In the last five years, Japan’s LNG imports have been on the decline. The reasons often cited are LNG’s cost, the restart of nuclear capacity, and, of course, climate action. However, there’s one other factor diminishing Japan’s appetite for the super-chilled fuel: liberalization of the power market.
Since electricity retail was completely opened up in 2016, the market dynamics have changed. In addition to fostering competition in generation, METI used the 2016 reform to push the big utilities (EPCOs) to feed more of their volumes into the wholesale power market, rather than selling directly to consumers. This has stimulated a vibrant power trading sector in Tokyo. However, it has also made gas-fired stations a more cumbersome asset class.
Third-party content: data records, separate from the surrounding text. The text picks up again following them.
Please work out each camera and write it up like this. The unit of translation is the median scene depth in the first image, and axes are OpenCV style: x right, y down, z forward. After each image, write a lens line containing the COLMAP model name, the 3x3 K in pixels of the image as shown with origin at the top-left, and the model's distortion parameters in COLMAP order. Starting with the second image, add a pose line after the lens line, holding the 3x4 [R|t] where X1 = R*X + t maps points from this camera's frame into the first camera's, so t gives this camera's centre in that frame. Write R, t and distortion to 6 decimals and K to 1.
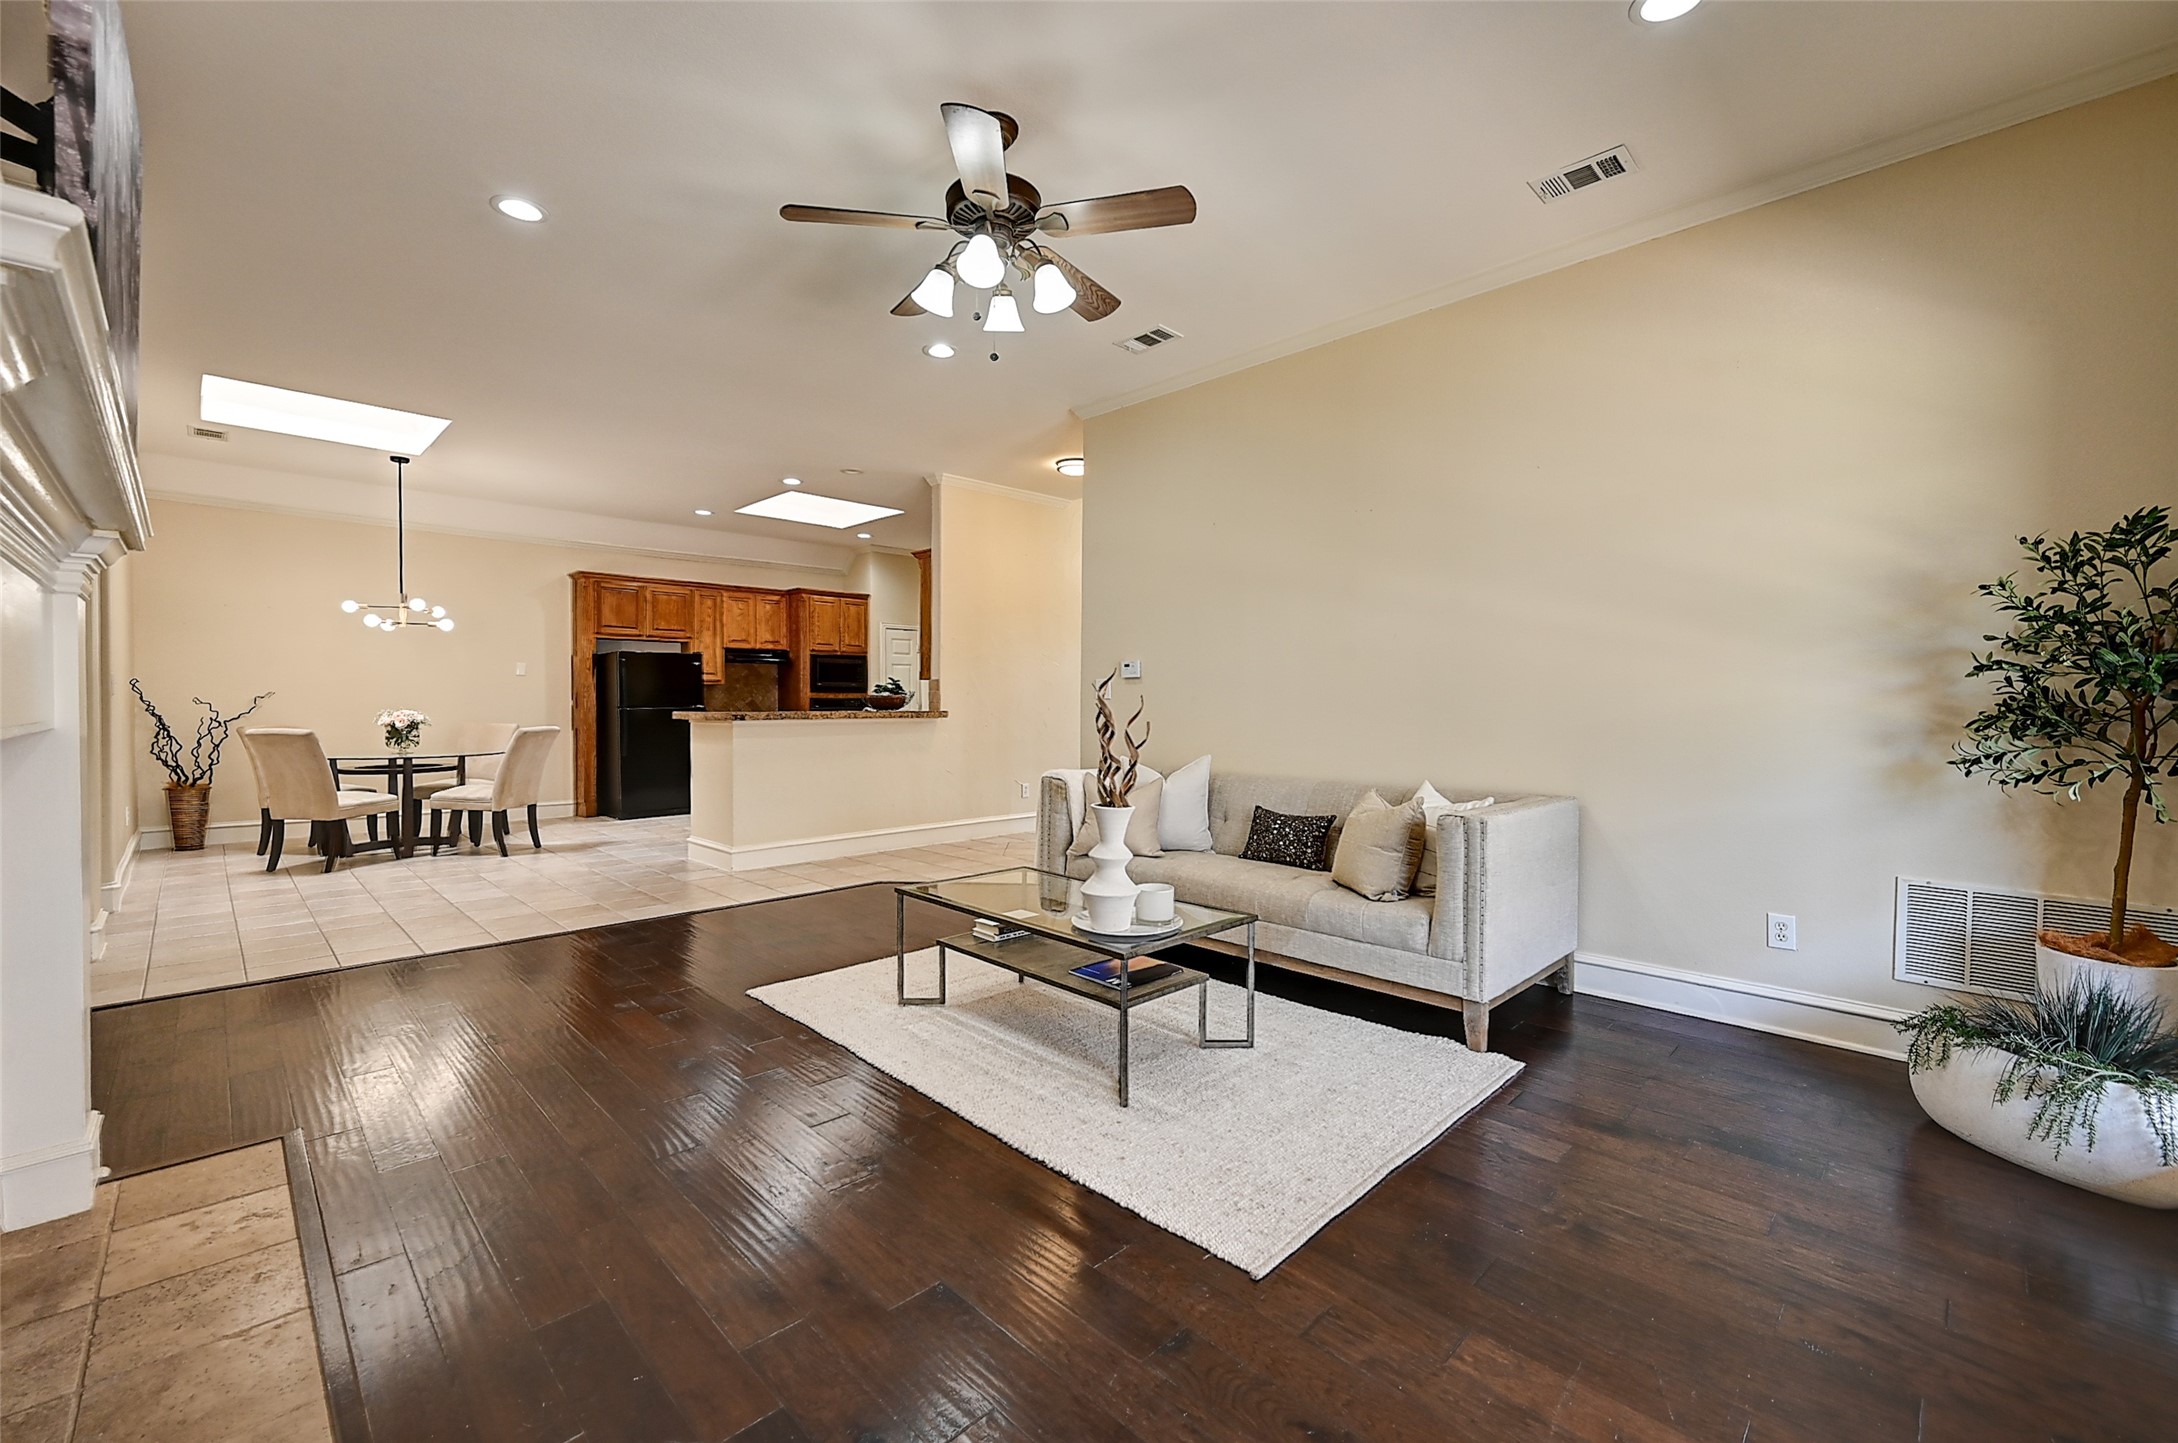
lens RADIAL K [[905.5, 0, 1040.0], [0, 905.5, 712.0], [0, 0, 1]] dist [-0.001611, -0.000130]
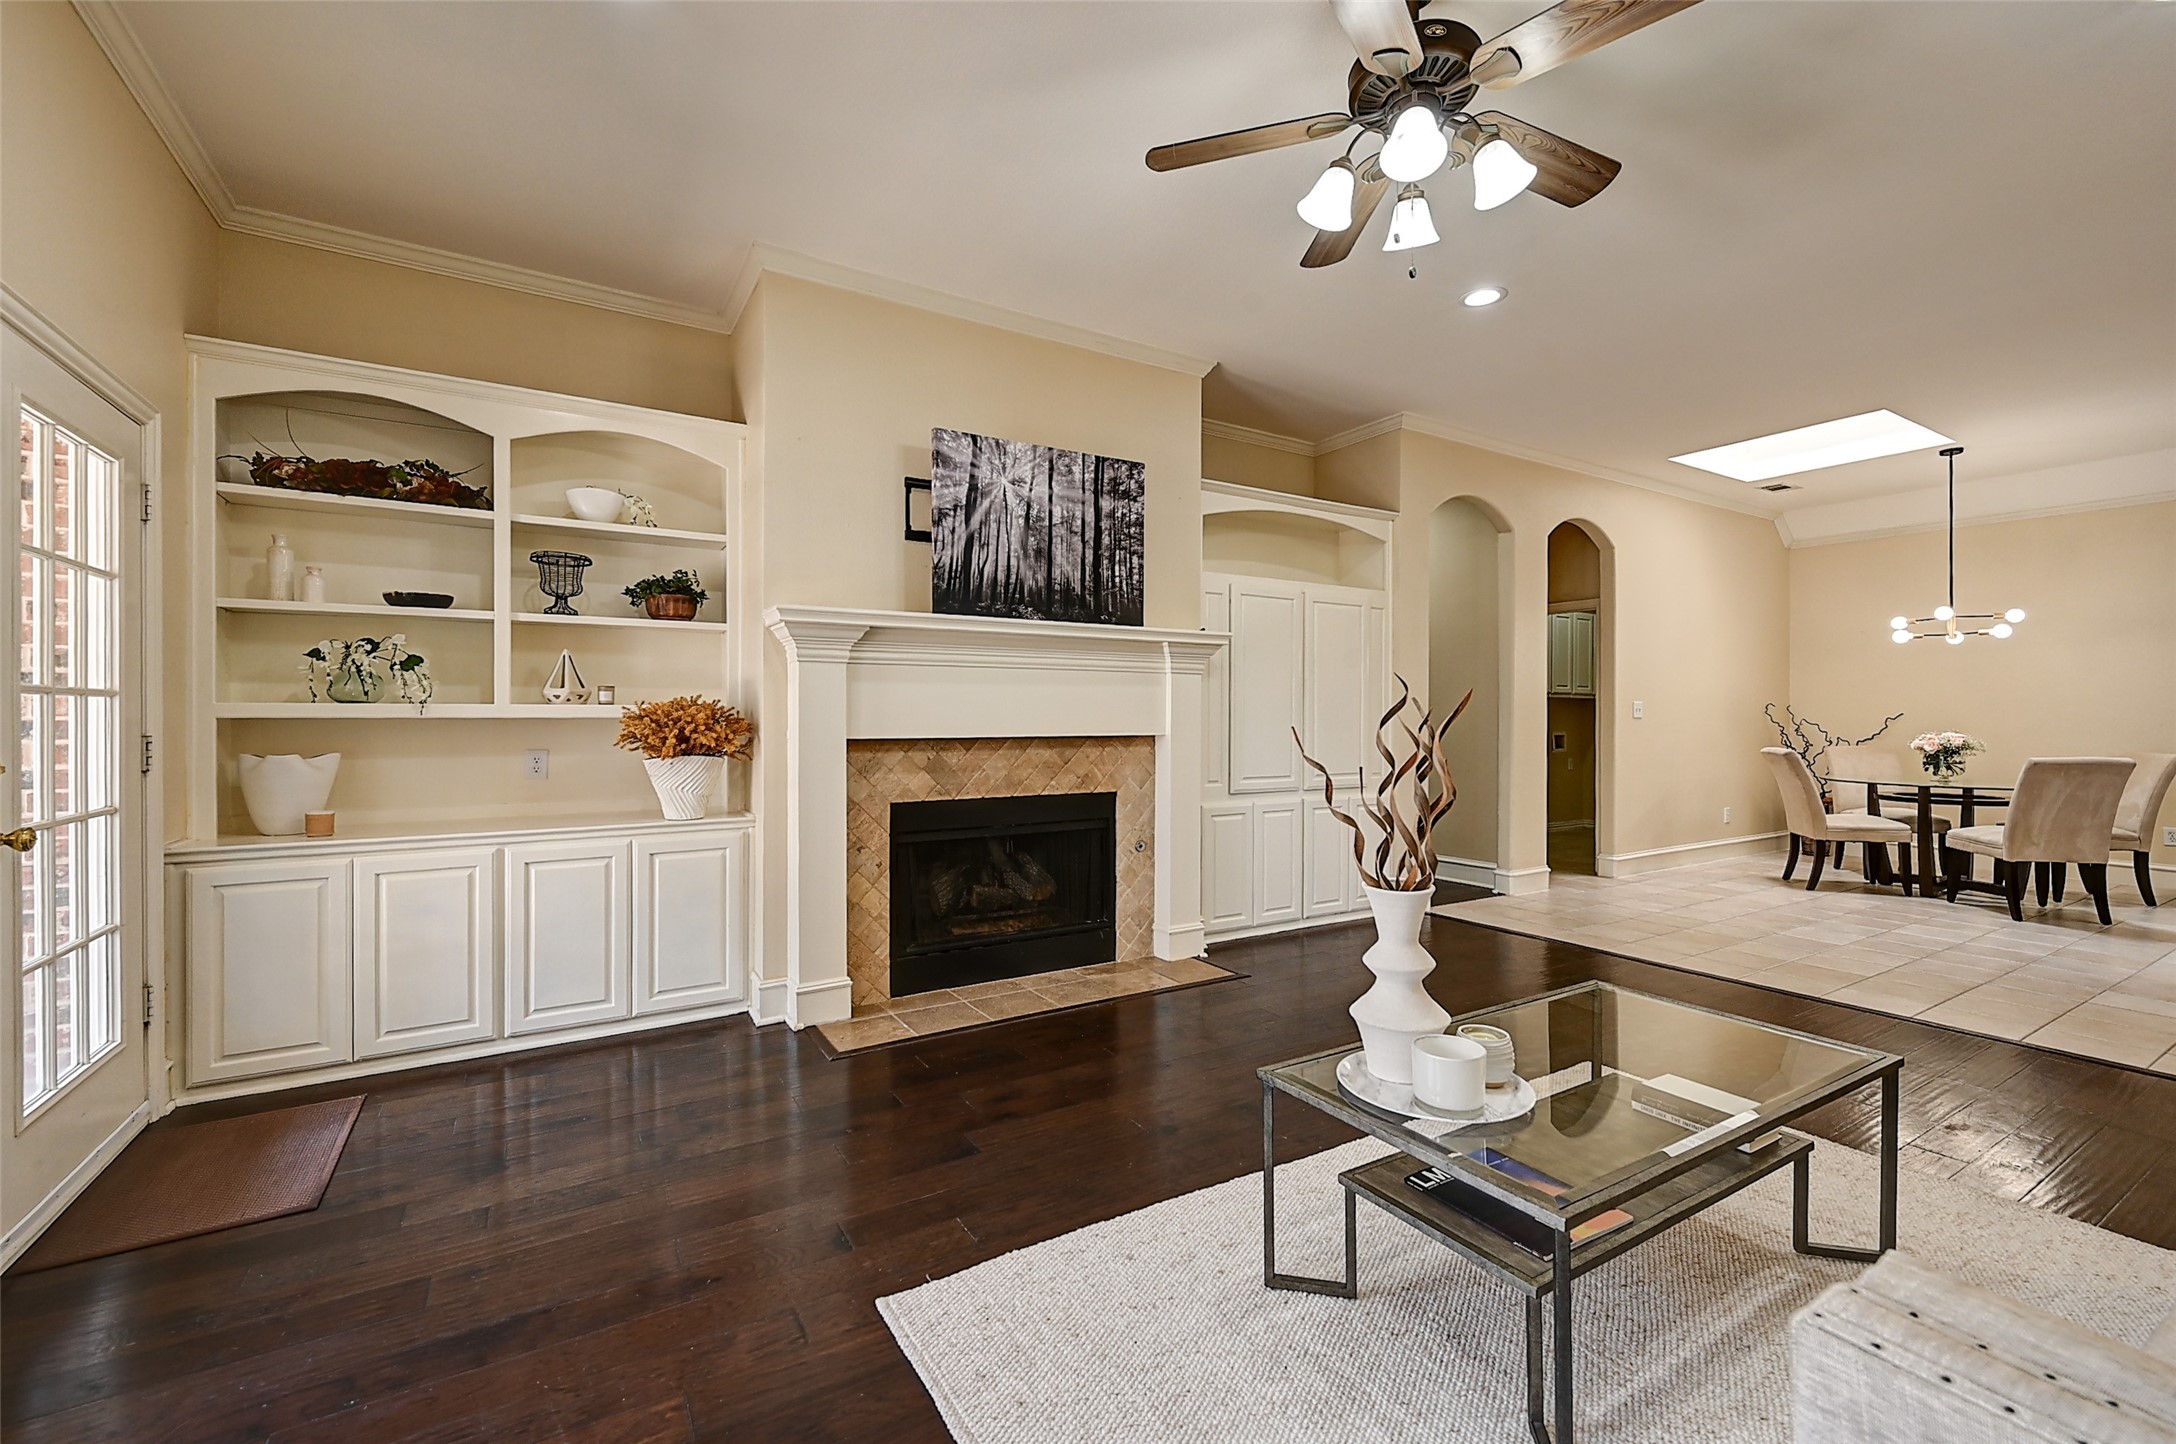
lens RADIAL K [[903.7, 0, 1135.0], [0, 903.7, 724.3], [0, 0, 1]] dist [0.024153, 0.000048]
pose [[-0.193111, -0.001746, -0.981175, 0.248282], [-0.006104, 0.999981, -0.000578, -0.002278], [0.981158, 0.005878, -0.193118, 0.310395]]
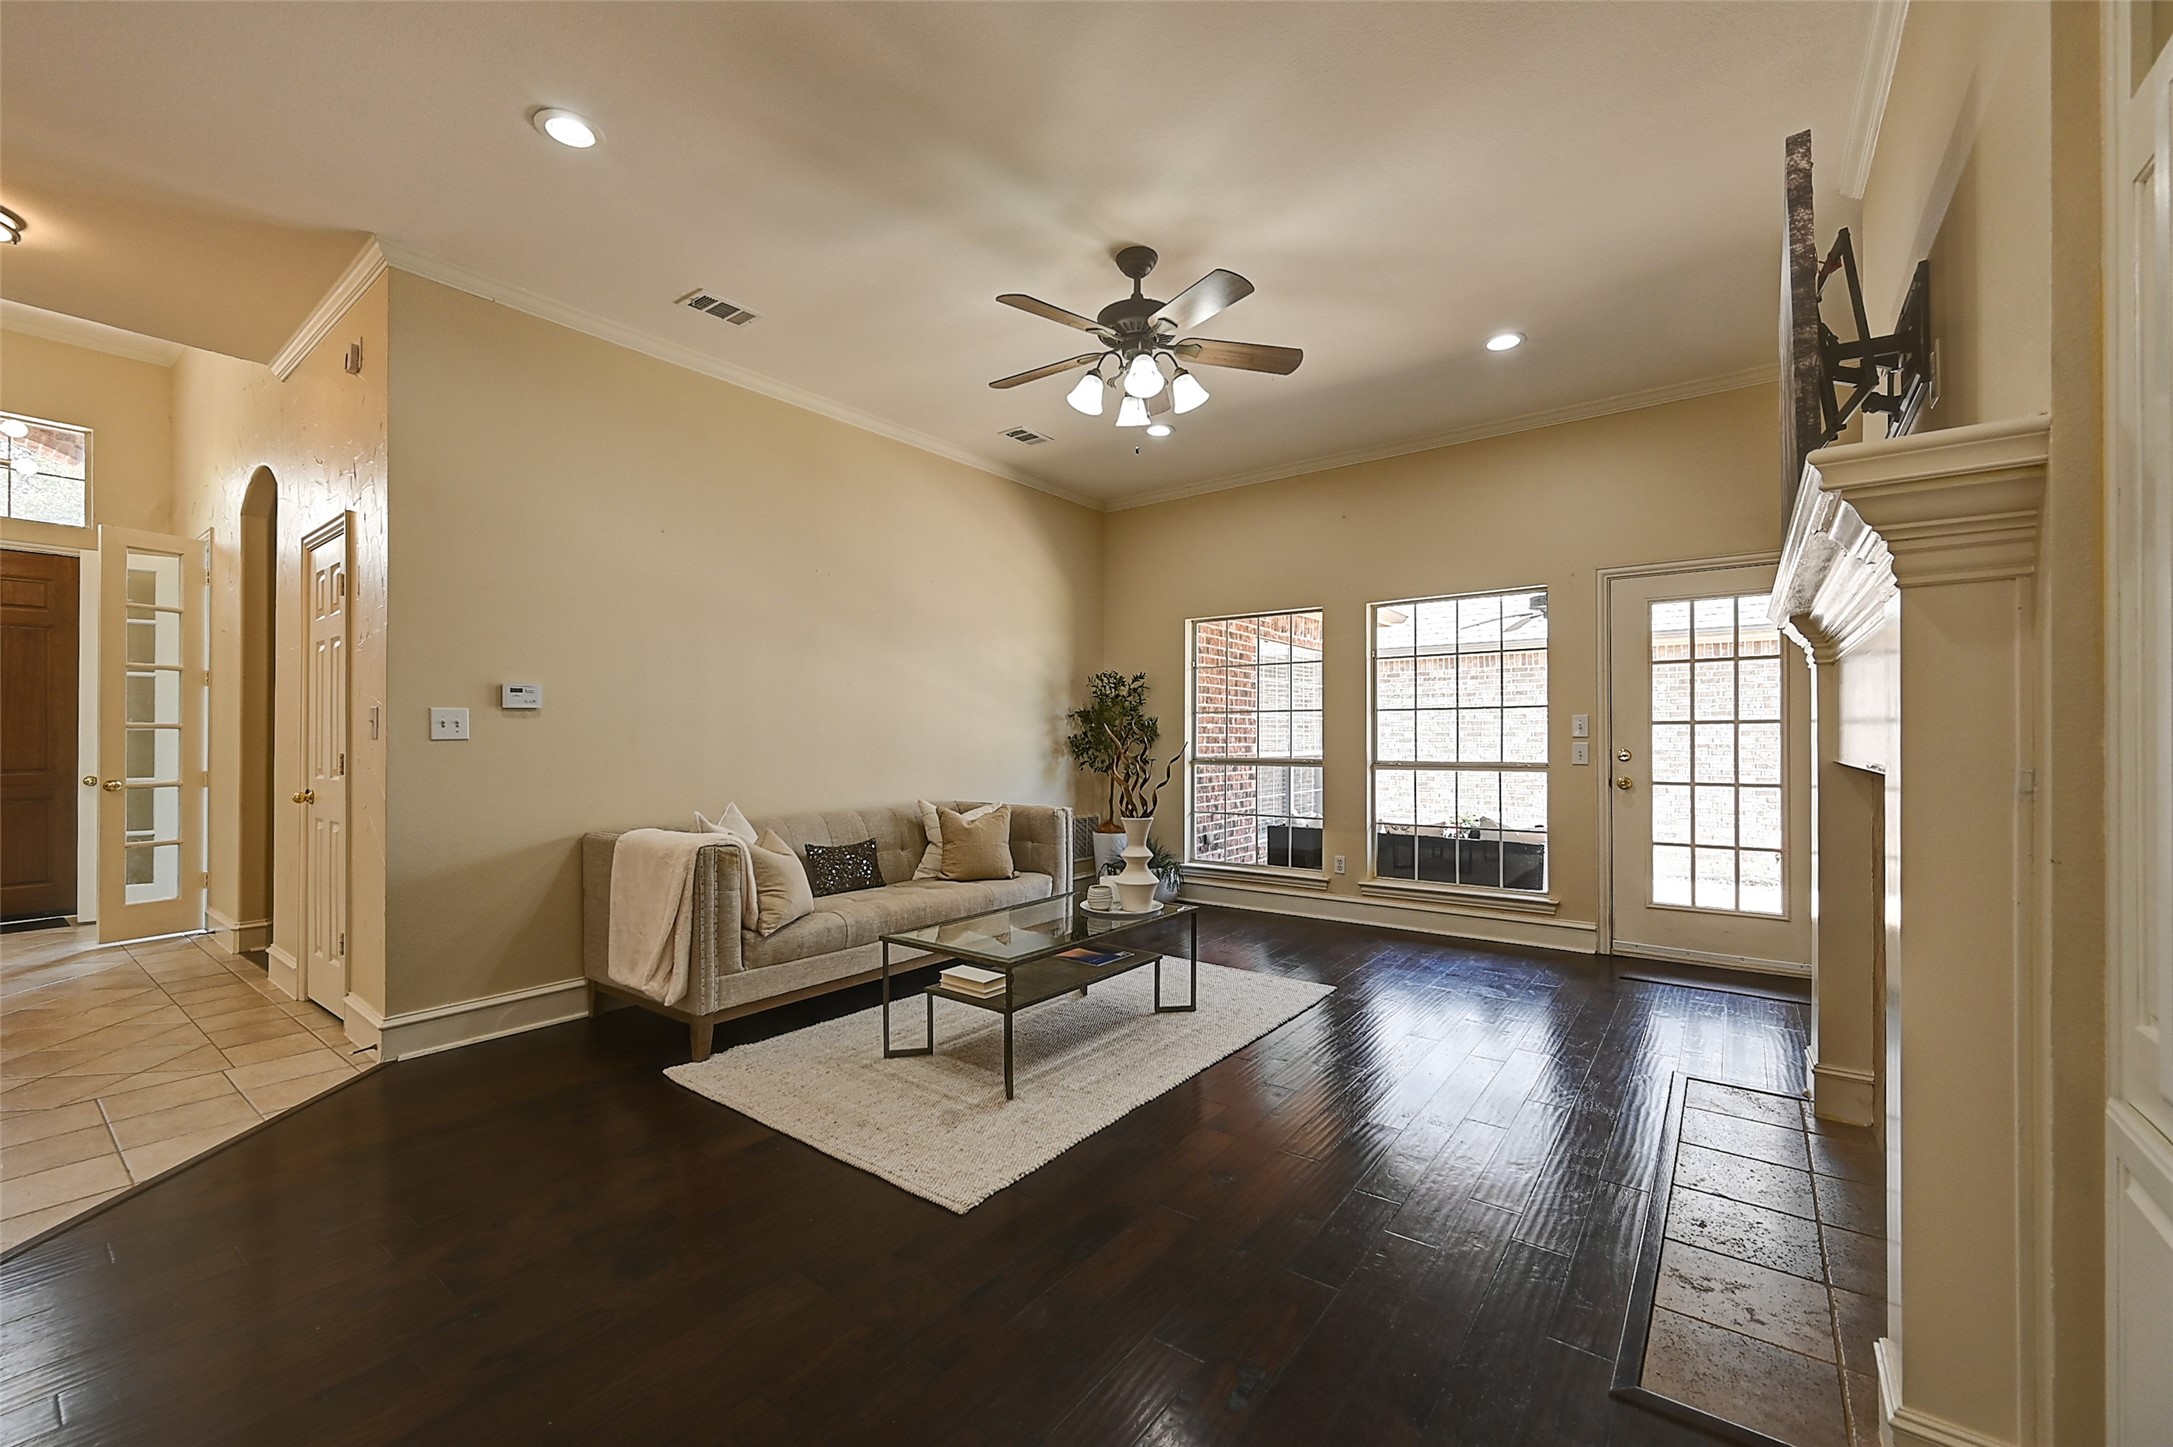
lens RADIAL K [[869.4, 0, 1094.5], [0, 869.4, 720.0], [0, 0, 1]] dist [-0.001060, 0.000002]
pose [[-0.178318, 0.020065, 0.983768, -0.368704], [0.009517, 0.999780, -0.018666, -0.005428], [-0.983927, 0.006034, -0.178470, 0.411585]]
Put simply, the fuel for an LNG-fired power plant must be secured at least two months before it’s burned to produce electricity. In contrast, in a system where a significant volume of electricity is sold on an exchange, the (almost) fixed level of power demand only becomes clear a day before. That’s not enough to significantly adjust the operations of a thermal power plant. But while coal and oil can be kept in reserve for another day, Japan’s LNG storage options are limited and very short term. Thus, any gas fuel surpluses or shortages become a cost burden.
Keen to protect energy security, the government is trying to find solutions. Among them is a strong push for electricity market participants to embrace power derivatives. Another is a ploy to bring greater transparency to wholesale power trading. Whether these will be enough, however, is unclear. The mismatch may finally see LNG futures contract trading take off in Tokyo. Or, an even faster decline in Japan’s gas-fired generation.